For 2020 as a whole, the EIA revised down its crude production forecast to average 11.6 million bpd – although some analysts believe the figure could be up to one million bpd lower than this guidance – and in 2021 production will average 10.6 million bpd.

 

US shale production will recover, but will struggle to match previous highs

In Lance’s view, the shale industry will struggle to rebound to the pre-crisis heights of around 13 million bpd, but could encroach on 12 million bpd as the recovery progresses.

“A lot depends on the shape of this recovery,” he added. “If I were a betting man, today I would say it would be pretty difficult for us to return to 13 million bpd.”

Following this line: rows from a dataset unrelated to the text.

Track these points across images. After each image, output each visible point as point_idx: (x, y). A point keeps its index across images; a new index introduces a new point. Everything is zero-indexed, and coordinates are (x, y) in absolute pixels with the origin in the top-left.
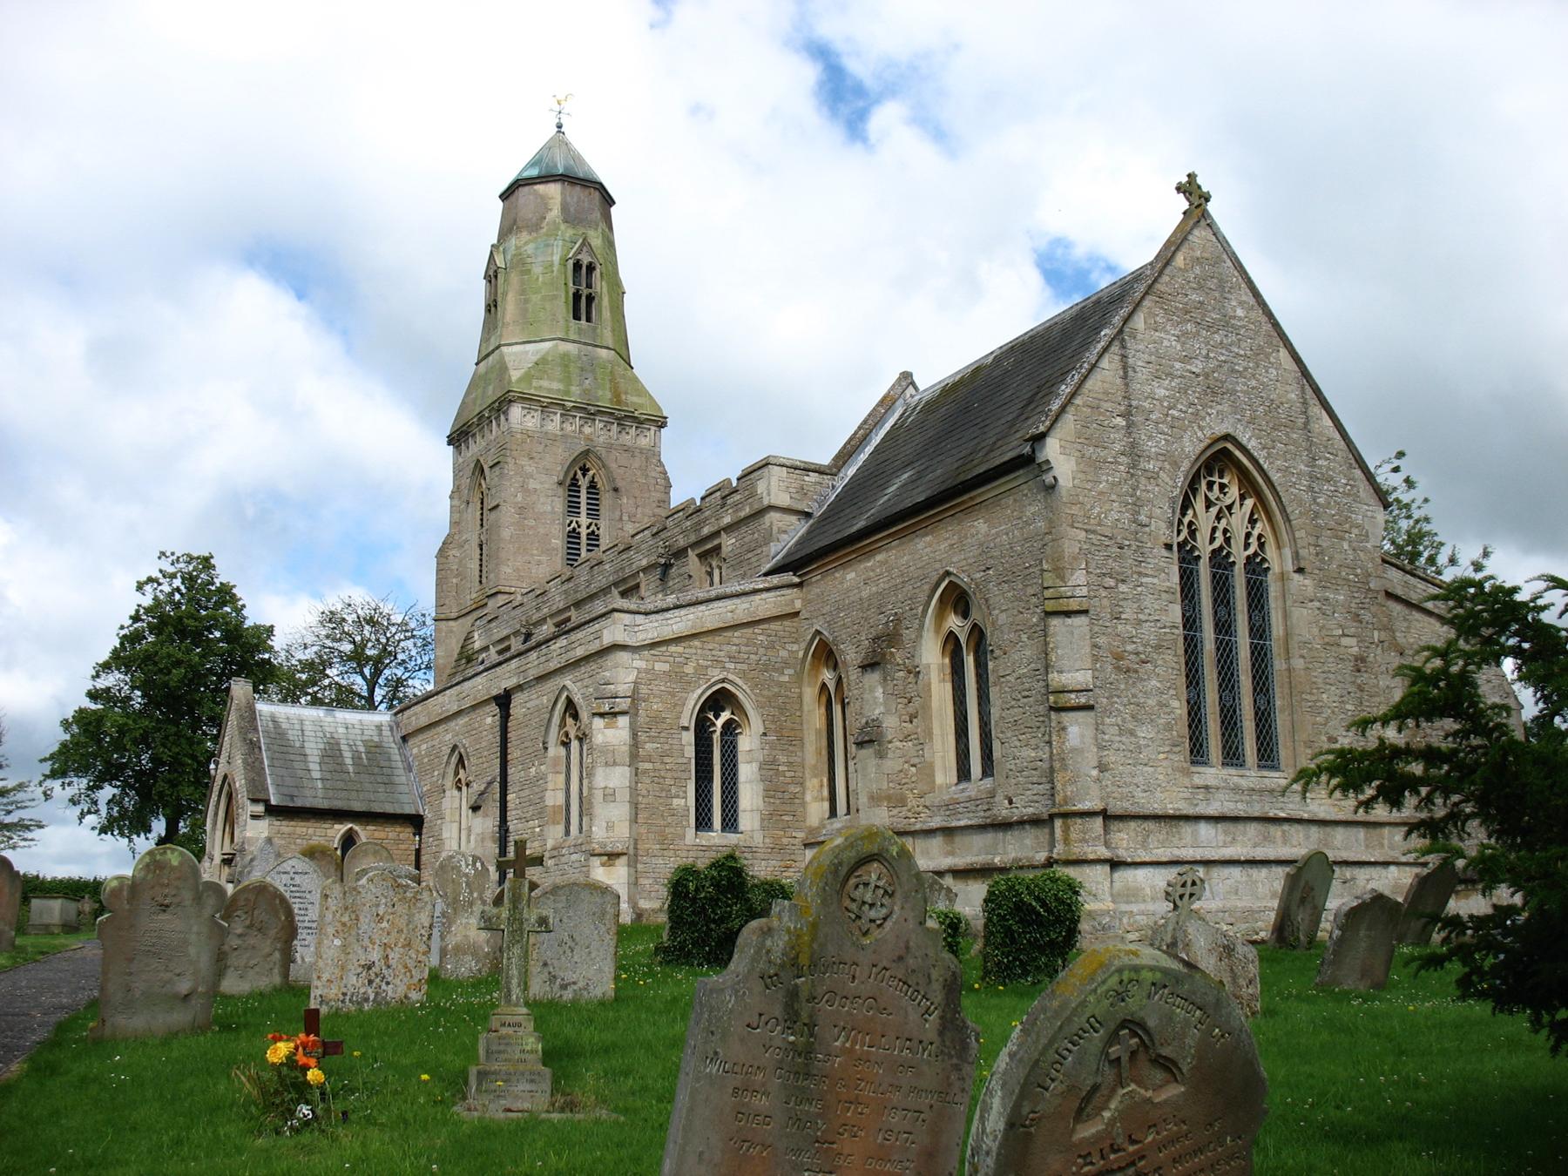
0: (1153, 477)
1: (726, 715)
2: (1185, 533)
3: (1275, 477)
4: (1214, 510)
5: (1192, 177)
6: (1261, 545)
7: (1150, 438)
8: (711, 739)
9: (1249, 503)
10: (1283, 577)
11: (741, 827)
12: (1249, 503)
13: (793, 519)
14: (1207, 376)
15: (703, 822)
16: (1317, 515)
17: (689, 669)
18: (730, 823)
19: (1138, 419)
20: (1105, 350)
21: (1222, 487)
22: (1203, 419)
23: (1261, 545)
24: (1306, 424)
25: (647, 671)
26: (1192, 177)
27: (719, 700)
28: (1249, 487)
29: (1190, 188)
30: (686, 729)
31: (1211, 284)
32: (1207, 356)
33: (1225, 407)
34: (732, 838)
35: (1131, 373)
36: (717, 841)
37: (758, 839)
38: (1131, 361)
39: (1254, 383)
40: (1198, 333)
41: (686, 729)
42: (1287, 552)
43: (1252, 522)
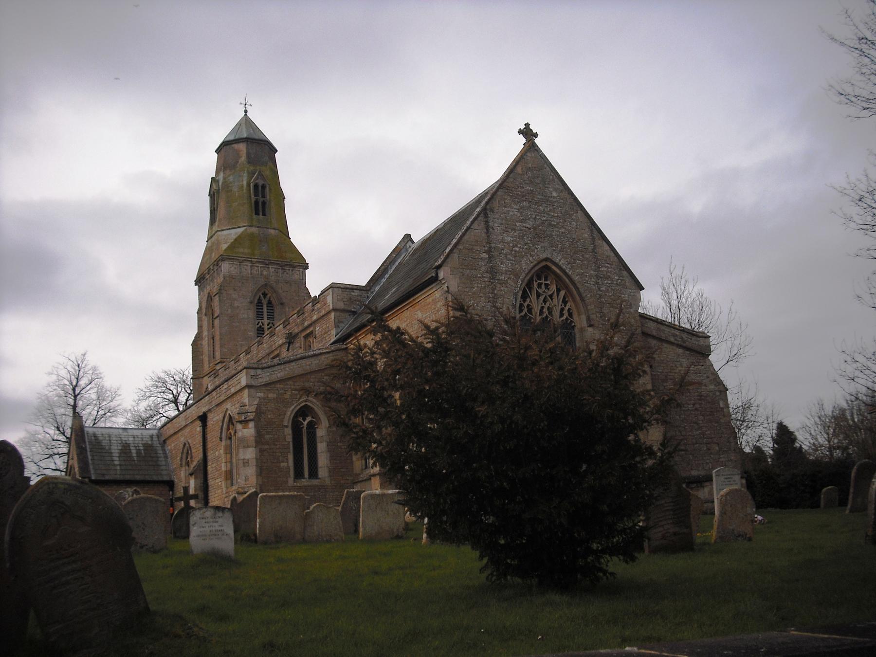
0: (503, 283)
1: (309, 419)
2: (526, 310)
3: (576, 278)
4: (542, 298)
5: (527, 125)
6: (570, 315)
7: (502, 263)
8: (301, 431)
9: (562, 293)
10: (582, 330)
11: (320, 476)
12: (562, 293)
13: (346, 315)
14: (535, 229)
15: (299, 474)
16: (600, 296)
17: (287, 396)
18: (313, 474)
19: (495, 254)
20: (475, 219)
21: (547, 285)
22: (533, 251)
23: (570, 315)
24: (593, 251)
25: (264, 399)
26: (527, 125)
27: (304, 411)
28: (561, 285)
29: (528, 133)
30: (287, 427)
31: (537, 181)
32: (535, 218)
33: (546, 244)
34: (315, 482)
35: (491, 230)
36: (306, 484)
37: (328, 481)
38: (491, 224)
39: (563, 230)
40: (530, 207)
41: (287, 427)
42: (584, 317)
43: (565, 302)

The ConocoPhillips boss also advocated for more consolidation within the shale sector to make it more competitive and demonstrate to investors that good returns can be achieved.

He said: “The fundamental point is we’ve got to put these assets in less hands, more rational hands, and run them for returns, not necessarily growth for growth’s sake.

“Doing that then cuts the fixed cost of the system, brings the cost of supply down, and makes the US energy system and the global energy system more competitive with a lot of the NOCs [national oil companies] and the other people that are competing in this business.”